■ WHAT YOU NEED TO DO ■
Which lines of the entries below contain the string "Lite"? Copy each one.

** RECORDS PROVIDED follows **

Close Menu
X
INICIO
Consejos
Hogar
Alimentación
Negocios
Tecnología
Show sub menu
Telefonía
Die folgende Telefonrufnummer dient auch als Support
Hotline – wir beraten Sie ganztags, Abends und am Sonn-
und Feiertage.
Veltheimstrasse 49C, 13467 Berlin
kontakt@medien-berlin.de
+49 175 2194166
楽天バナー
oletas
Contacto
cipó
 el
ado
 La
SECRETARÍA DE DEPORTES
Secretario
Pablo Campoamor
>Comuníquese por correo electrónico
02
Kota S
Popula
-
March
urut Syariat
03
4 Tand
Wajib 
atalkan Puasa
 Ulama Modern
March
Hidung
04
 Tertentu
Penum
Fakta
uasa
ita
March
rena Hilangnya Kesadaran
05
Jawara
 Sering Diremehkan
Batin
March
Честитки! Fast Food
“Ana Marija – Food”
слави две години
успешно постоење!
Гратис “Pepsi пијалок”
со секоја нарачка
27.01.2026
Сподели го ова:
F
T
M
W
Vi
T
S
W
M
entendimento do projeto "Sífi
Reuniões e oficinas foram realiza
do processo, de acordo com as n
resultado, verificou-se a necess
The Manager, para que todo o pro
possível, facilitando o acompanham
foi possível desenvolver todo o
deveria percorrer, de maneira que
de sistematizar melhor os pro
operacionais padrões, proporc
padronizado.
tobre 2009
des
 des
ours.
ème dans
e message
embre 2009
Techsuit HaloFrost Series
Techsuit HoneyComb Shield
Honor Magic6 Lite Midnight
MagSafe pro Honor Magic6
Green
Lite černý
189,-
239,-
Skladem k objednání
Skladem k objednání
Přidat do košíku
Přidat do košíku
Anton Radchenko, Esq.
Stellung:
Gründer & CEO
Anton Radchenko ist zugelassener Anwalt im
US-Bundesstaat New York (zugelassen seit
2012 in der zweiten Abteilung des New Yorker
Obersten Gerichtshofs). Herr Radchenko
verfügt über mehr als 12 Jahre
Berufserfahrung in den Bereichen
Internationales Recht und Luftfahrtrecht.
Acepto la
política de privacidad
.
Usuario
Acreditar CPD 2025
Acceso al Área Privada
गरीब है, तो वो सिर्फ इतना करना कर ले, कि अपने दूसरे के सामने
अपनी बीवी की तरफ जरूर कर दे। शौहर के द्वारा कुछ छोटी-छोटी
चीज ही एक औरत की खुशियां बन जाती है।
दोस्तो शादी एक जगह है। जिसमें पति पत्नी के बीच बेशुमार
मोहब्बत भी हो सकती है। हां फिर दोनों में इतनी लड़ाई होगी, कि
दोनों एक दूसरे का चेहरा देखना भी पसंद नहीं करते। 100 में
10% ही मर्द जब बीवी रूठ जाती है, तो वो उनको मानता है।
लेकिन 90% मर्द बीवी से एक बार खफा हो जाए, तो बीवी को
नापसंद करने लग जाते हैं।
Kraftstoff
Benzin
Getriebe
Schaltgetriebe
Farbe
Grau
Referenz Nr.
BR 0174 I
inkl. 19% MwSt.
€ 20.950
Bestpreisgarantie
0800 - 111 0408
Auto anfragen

** End of RECORDS PROVIDED **

■ OUTPUT OF THE EXERCISE ■
Honor Magic6 Lite Midnight
Lite černý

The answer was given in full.